Bagatelles donc, mignardises, colifichets et bijoux galants, productions éphémères sans force ni profondeur, dépourvues de toute mâle énergie aux dires de leurs détracteurs, lignes courbes et indécises du style rococo : on aura reconnu dans ce décor, pour l’imaginaire du temps, une figure féminine aussi courtisée que dévaluée, constituée en emblème de l’esthétique galante. La littérature serait-elle, comme le poète, chose si légère, ailée, qu’il faille la placer sous le signe de la grâce ? Les Muses ont-elles choisi de devenir « si mondaines que la moindre bagatelle les arrêt[e], et possible est-ce de là qu’on a tiré ce mot ordinaire de s’amuser, pour dire que c’est imiter le facile attachement des Muses », selon l’ironique étymologie que propose Charles Sorel dans Le Nouveau Parnasse ?

Si le sublime est l’autre nom de la beauté, à l’évidence les œuvres galantes n’y prétendent en rien. Pas de ravissement de l’âme, nulle sidération recherchée par ces textes qui ont choisi la voie de la séduction, misé sur l’effet de mode au risque de se faner très vite, préféré les formes mineures, hybrides, aux grands genres mieux normés, et, peut-être, la discrète civilité d’une littérature « en sourdine ». En entendre les propositions requiert une oreille attentive, et pour les considérer, un regard prêt à goûter le charme désuet de leurs couleurs en demi-teintes. Une telle approche ne vaut pas pour réhabilitation : nous avons pris le goût des alcools forts, des lectures convulsives et fébriles. Peut-être cependant un éloge bien compris de la fadeur (dont j’emprunte ici, pour un tout autre contexte, la formule à François Jullien[8]), comme qualité et jugement de goût, mérite-t-il d’être prononcé. De la déroutante étrangeté de ces œuvres, des émotions que certaines suscitent encore, nous avons beaucoup à apprendre et plus encore, à lire.

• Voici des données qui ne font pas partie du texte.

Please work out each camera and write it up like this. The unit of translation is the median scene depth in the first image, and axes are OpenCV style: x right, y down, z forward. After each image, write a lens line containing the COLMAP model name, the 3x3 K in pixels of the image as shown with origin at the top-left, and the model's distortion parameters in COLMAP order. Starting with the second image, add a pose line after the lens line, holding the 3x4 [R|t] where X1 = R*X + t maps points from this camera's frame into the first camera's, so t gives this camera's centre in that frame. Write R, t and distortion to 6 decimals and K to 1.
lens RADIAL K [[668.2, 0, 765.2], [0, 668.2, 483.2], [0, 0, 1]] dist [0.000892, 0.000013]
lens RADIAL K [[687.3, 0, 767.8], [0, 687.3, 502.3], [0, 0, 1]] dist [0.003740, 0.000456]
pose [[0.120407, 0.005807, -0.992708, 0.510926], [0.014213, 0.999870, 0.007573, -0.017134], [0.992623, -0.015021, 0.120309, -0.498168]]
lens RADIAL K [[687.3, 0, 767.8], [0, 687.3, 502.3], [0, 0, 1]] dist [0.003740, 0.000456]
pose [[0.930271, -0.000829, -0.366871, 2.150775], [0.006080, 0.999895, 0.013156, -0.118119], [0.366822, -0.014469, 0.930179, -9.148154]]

[1] Claude Chantalat, À la recherche du goût classique, Paris, Klincksieck, 1992.

[2] Sur cette « manière de critiquer », voir Delphine Denis et Francis Marcoin (dir.), L’Admiration, Arras, Artois Presses Université, 2003.

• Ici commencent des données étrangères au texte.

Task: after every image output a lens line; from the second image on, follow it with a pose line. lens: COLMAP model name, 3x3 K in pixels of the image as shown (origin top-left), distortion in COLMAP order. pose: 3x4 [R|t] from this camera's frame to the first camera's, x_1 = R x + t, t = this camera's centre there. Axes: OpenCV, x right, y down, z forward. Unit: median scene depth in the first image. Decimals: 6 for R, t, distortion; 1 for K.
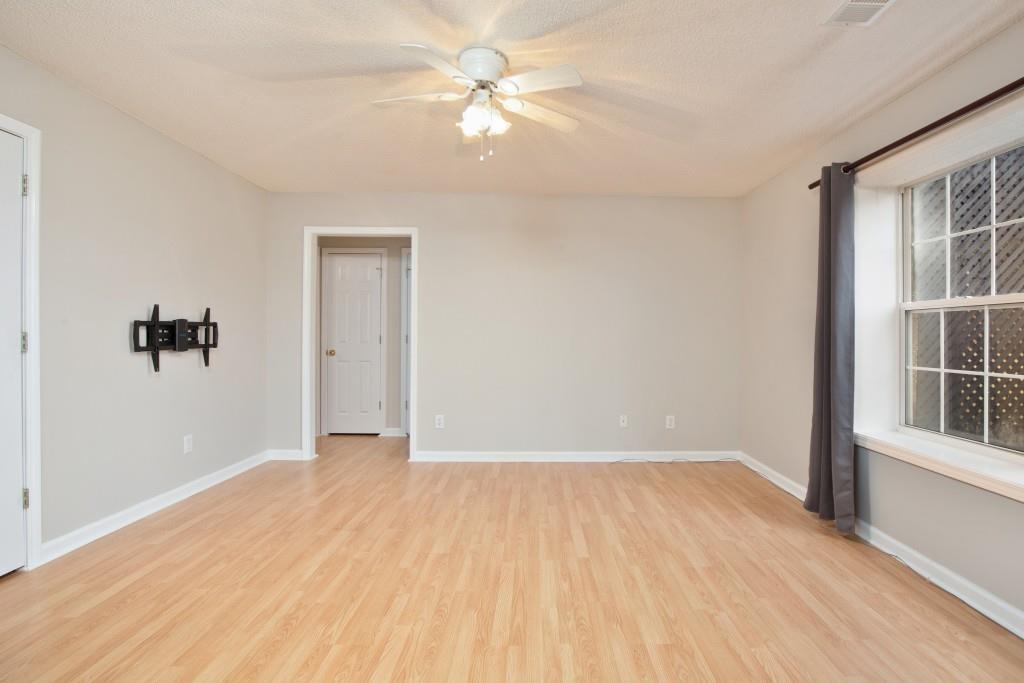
lens RADIAL K [[468.2, 0, 544.7], [0, 468.2, 332.8], [0, 0, 1]] dist [-0.027203, 0.004710]
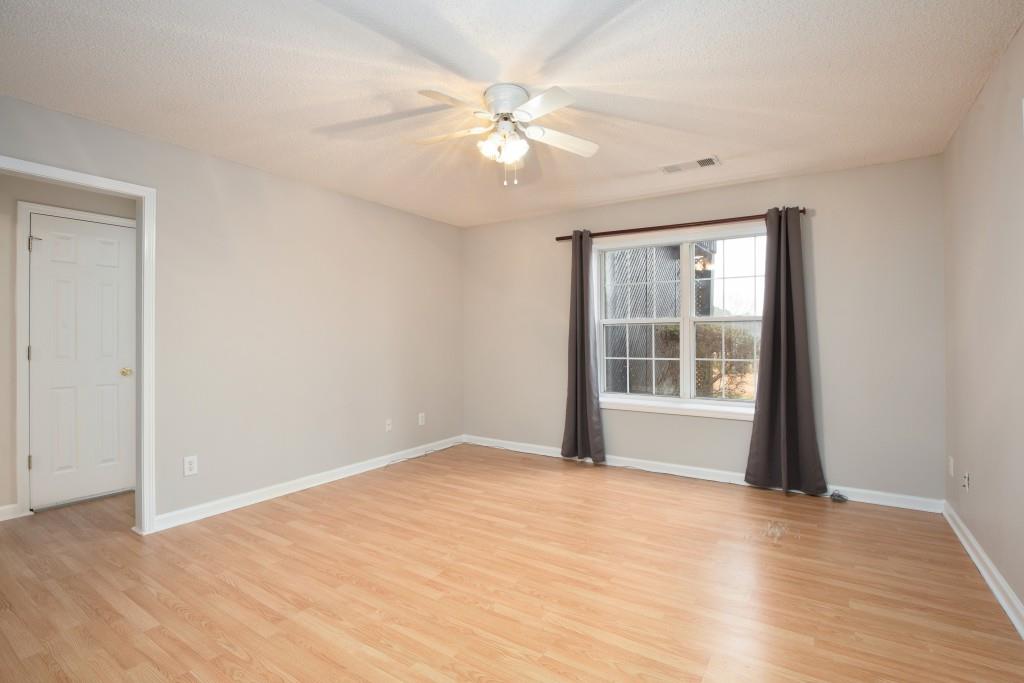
lens RADIAL K [[468.2, 0, 515.1], [0, 468.2, 331.7], [0, 0, 1]] dist [-0.027203, 0.004710]
pose [[0.577332, -0.000449, 0.816509, -0.903558], [0.006281, 0.999973, -0.003891, -0.018644], [-0.816485, 0.007375, 0.577319, 0.314010]]
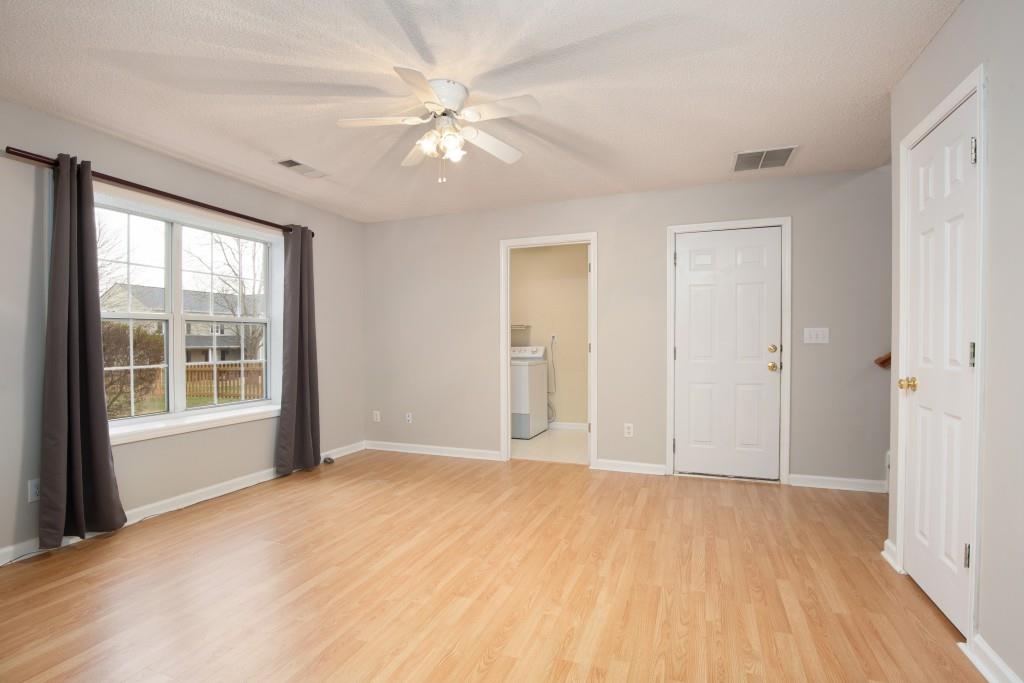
lens RADIAL K [[493.8, 0, 515.5], [0, 493.8, 340.9], [0, 0, 1]] dist [-0.025825, 0.000600]
pose [[-0.922812, -0.003540, 0.385235, -0.649917], [-0.002666, 0.999993, 0.002804, 0.000896], [-0.385242, 0.001560, -0.922814, 1.778181]]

[3] Jean Lafond, « La beauté et la grâce. L’esthétique “platonicienne” des Amours de Psyché », Revue d’histoire littéraire de la France, 1969, n° 3-4, p. 475-490.

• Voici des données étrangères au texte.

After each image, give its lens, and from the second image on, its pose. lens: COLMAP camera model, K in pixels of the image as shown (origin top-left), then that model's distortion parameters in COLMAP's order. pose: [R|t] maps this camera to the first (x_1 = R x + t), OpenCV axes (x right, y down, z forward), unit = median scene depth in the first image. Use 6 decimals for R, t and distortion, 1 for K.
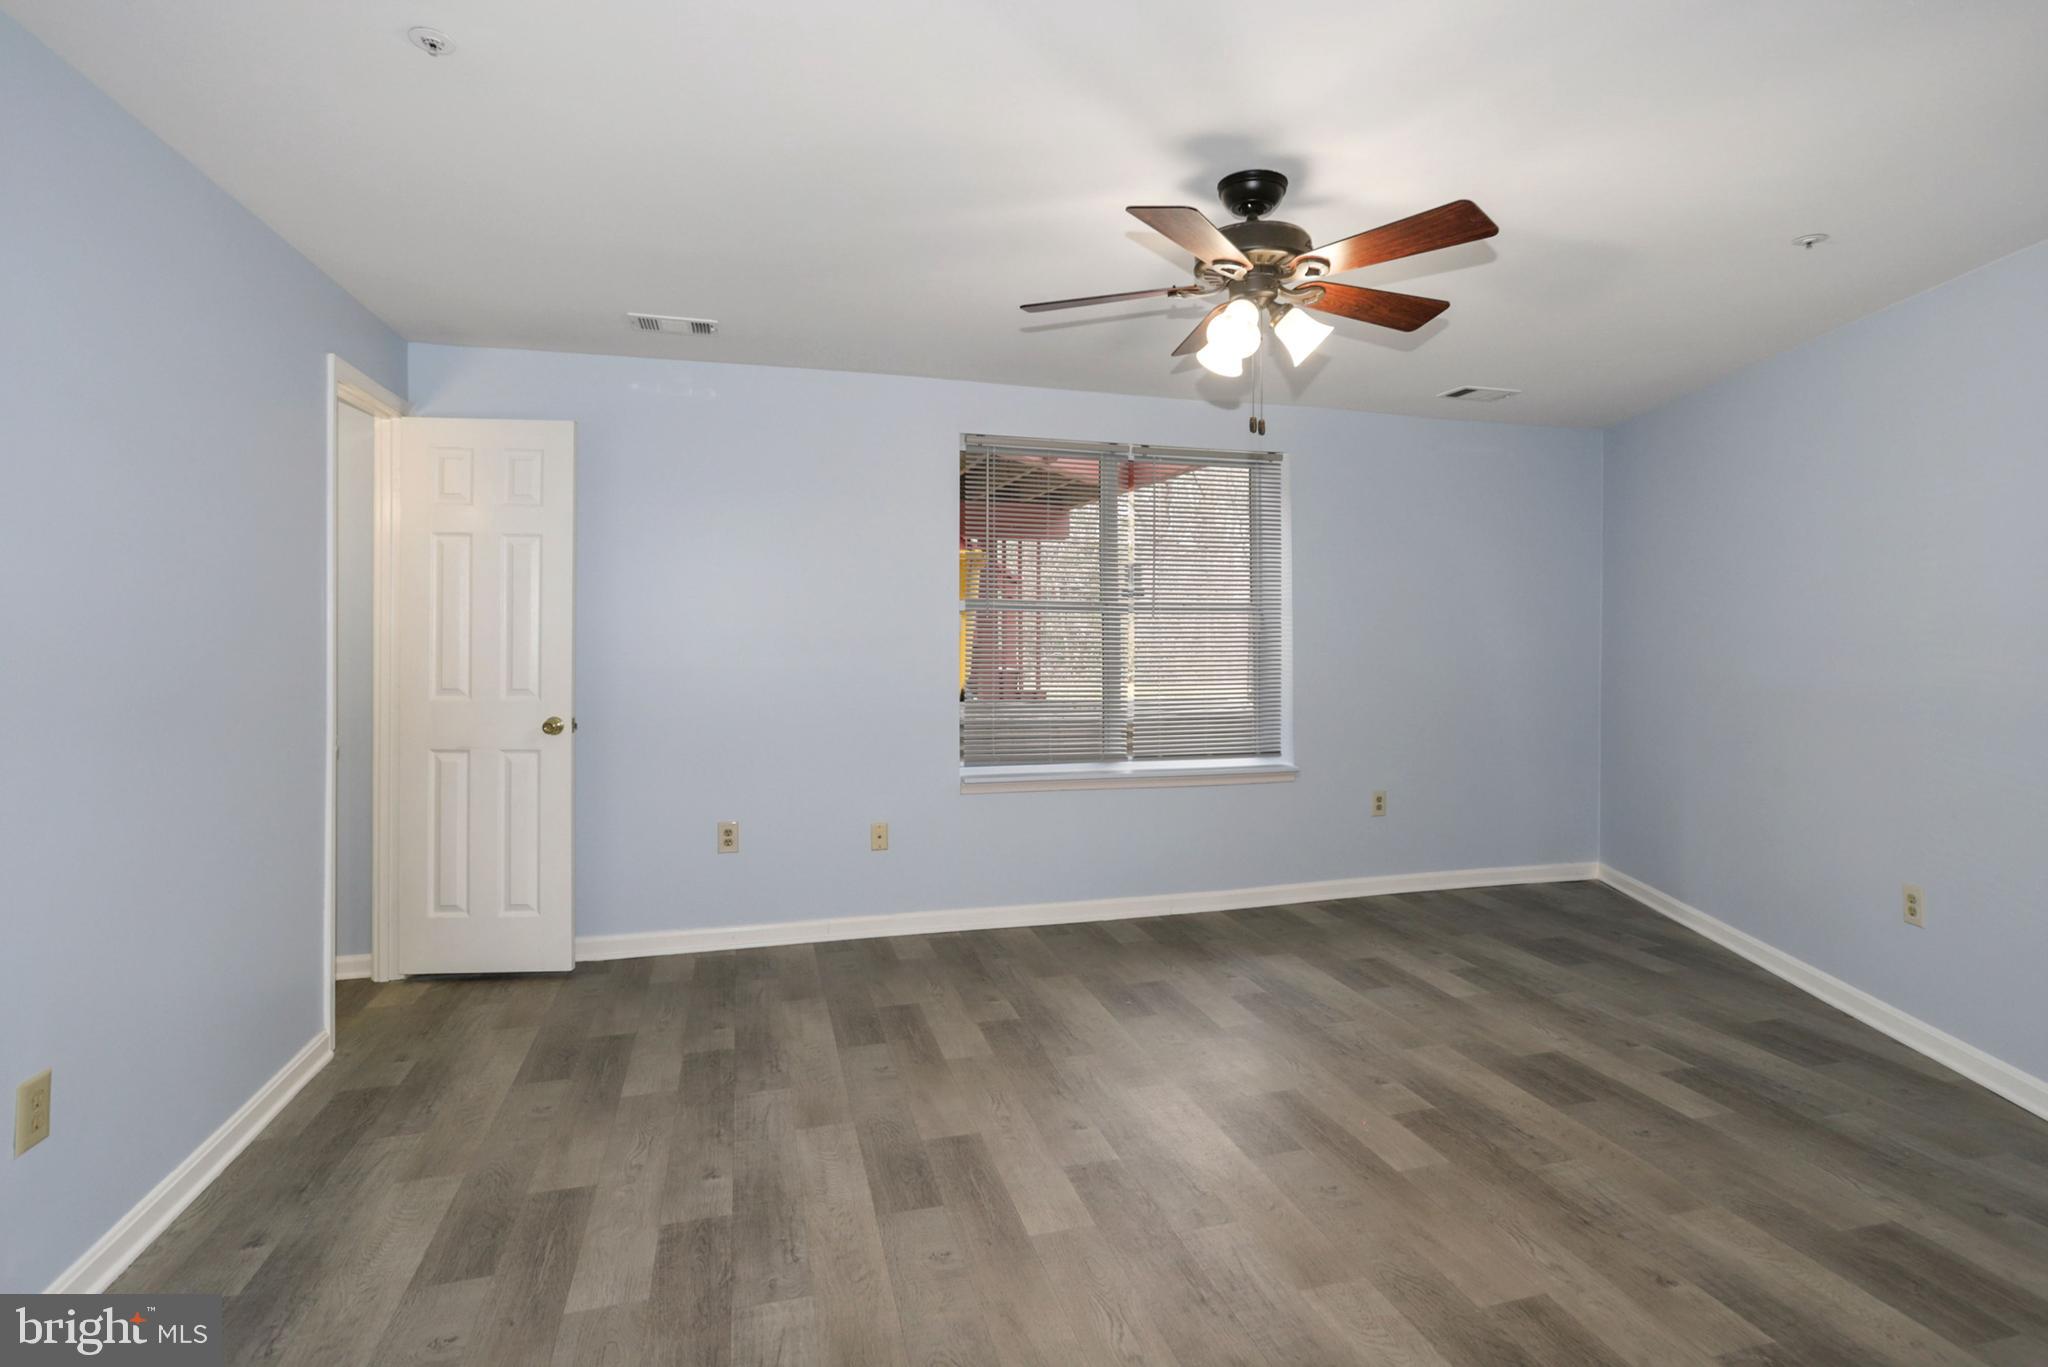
lens RADIAL K [[1011.2, 0, 1004.8], [0, 1011.2, 652.8], [0, 0, 1]] dist [-0.028778, 0.027463]
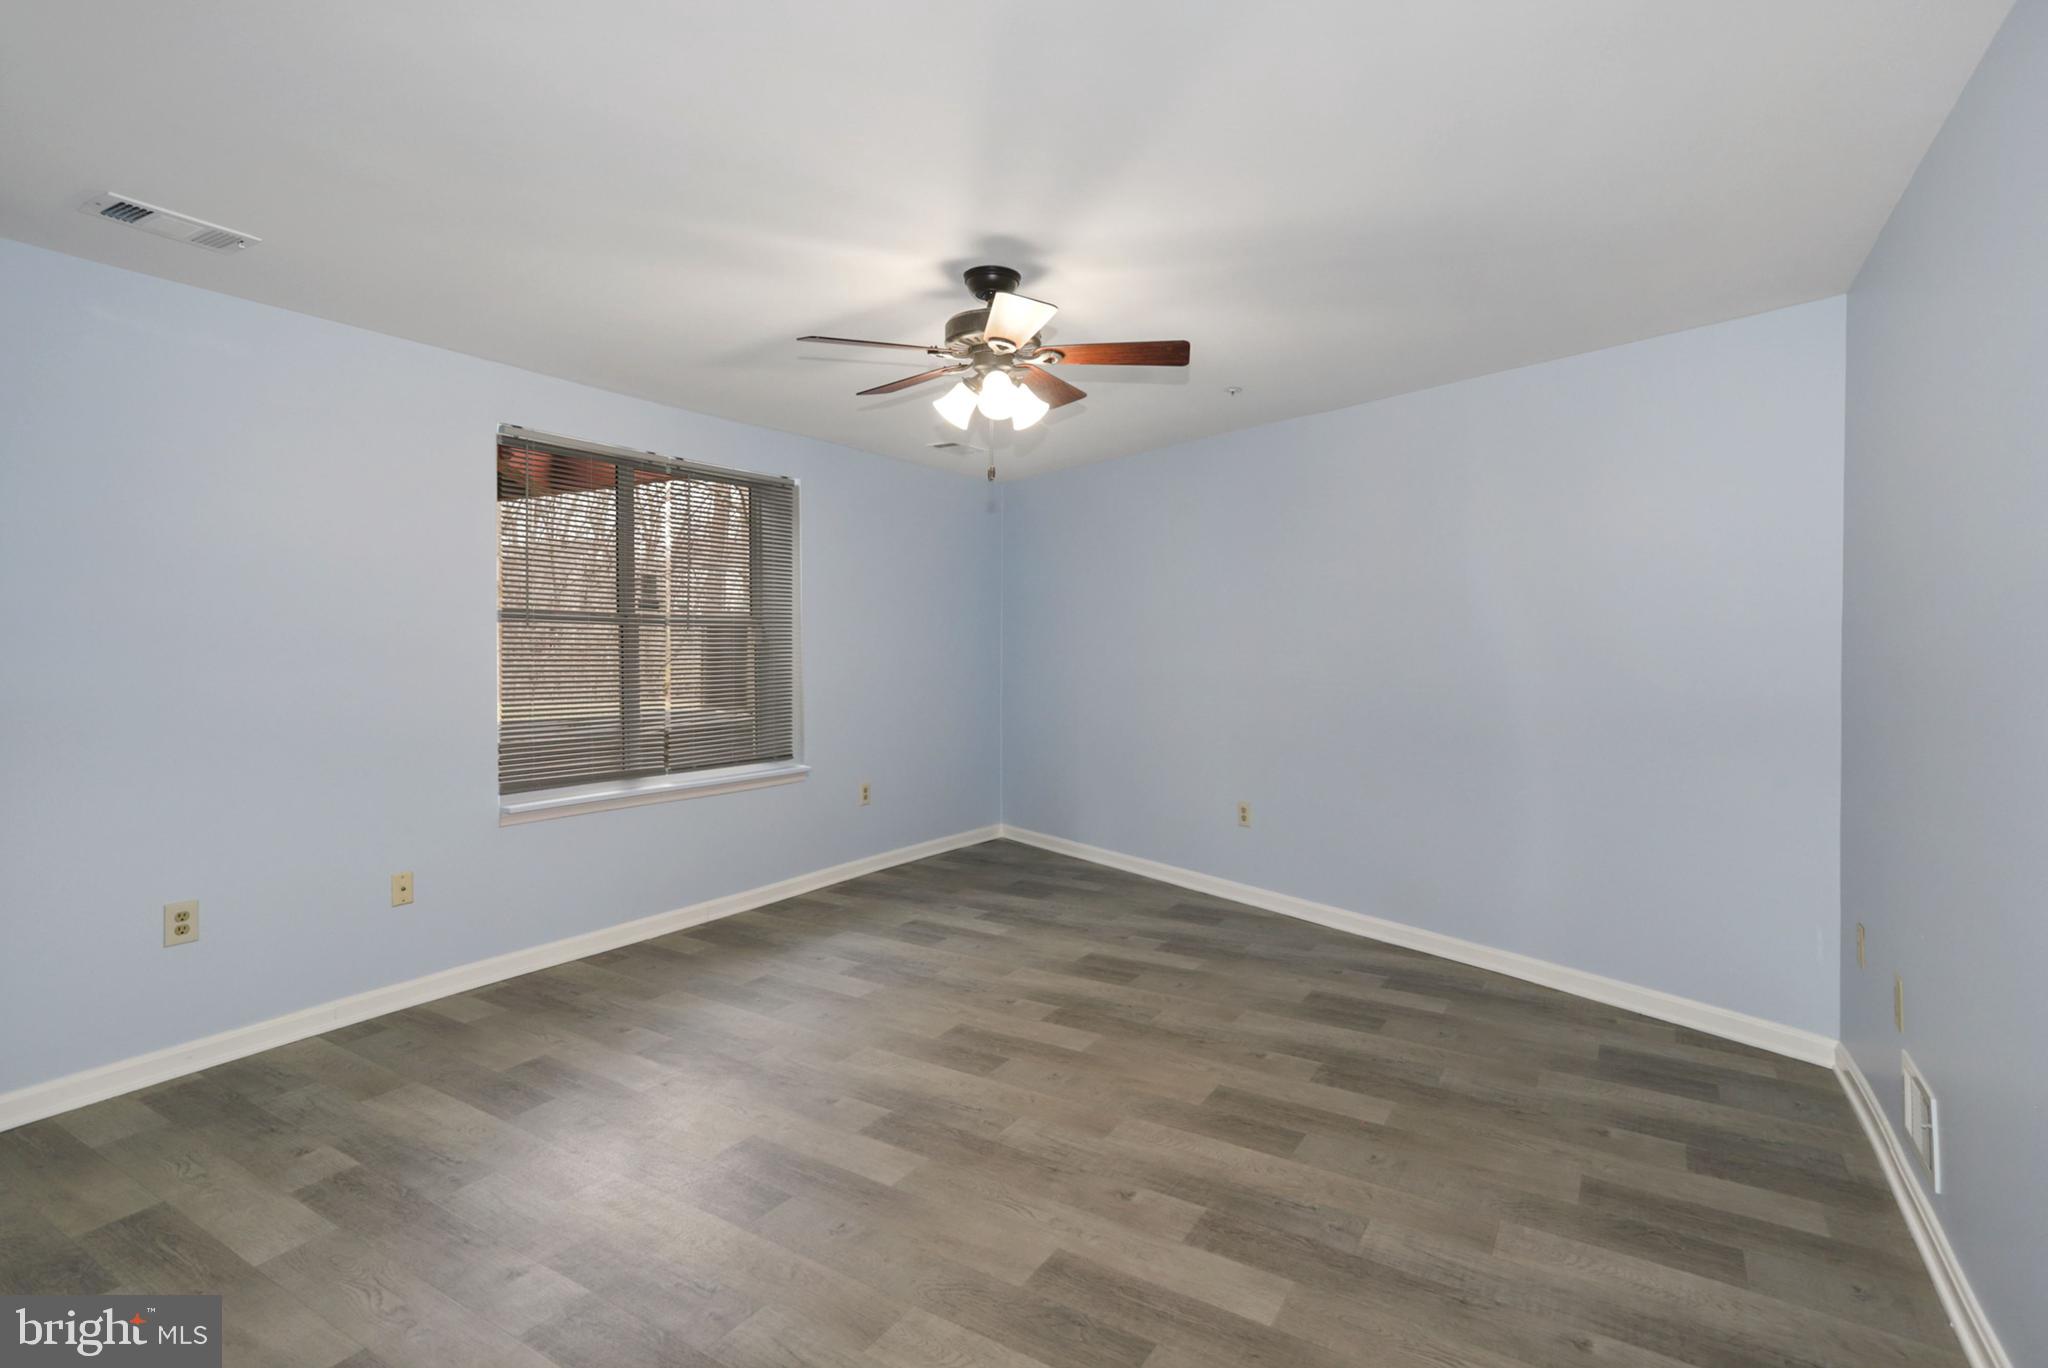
lens RADIAL K [[1011.7, 0, 1022.3], [0, 1011.7, 660.1], [0, 0, 1]] dist [-0.047114, 0.048108]
pose [[0.742282, -0.013531, 0.669951, -0.483483], [0.017662, 0.999844, 0.000625, 0.001429], [-0.669855, 0.011369, 0.742405, 0.060031]]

[4] Le nom composé est sans doute volontairement troublé dans sa formation étymologique : cet amant (Philo-) l’est-il de la grâce (charis) ou des Grâces (Charitès) ?

[5] Voir Alain Génetiot, Poétique du loisir mondain, de Voiture à La Fontaine, Paris, H. Champion, 1997 ; Delphine Denis, Le Parnasse galant. Institution d’une catégorie littéraire au XVIIe siècle, Paris, H. Champion, 2001 ; Alain Viala, La France galante. Essai historique sur une catégorie culturelle, de ses origines jusqu’à la Révolution, Paris, PUF, 2008.

[6] Voir Michel Jeanneret, « Psyché de La Fontaine : la recherche d’un équilibre romanesque », dans P. Bayley et D. Gabe Coleman (éd.), The Equilibrium of Wit. Essays for Odette de Mourgues, Lexington, French Forum, 1982, p. 232-248 ; Claude Chantalat, À la recherche du goût classique, op. cit., p. 121-132 ; Boris Donné, La Fontaine et la poétique du songe, Paris, H. Champion, 1995, p. 102-109.

[7] C’est dans la scénographie, « condition et produit de l’œuvre, à la fois dans l’œuvre et ce qui la porte, que se valident les statuts d’énonciateur et de co-énonciateur, mais aussi l’espace (topographie) et le temps (chronographie) à partir desquels se développe l’énonciation » ; elle « se trouve aussi bien en aval de l’œuvre qu’en amont : c’est la scène de parole que le discours présuppose pour pouvoir être énoncé et qu’en retour il doit valider à travers son énonciation même » (Dominique Maingueneau, Le Discours littéraire. Paratopie et scène d’énonciation, Paris, A. Colin, 2004, p. 192).

[8] Éloge de la fadeur : à partir de la pensée et de l'esthétique de la Chine, Paris, Librairie générale française, [1991] 1993.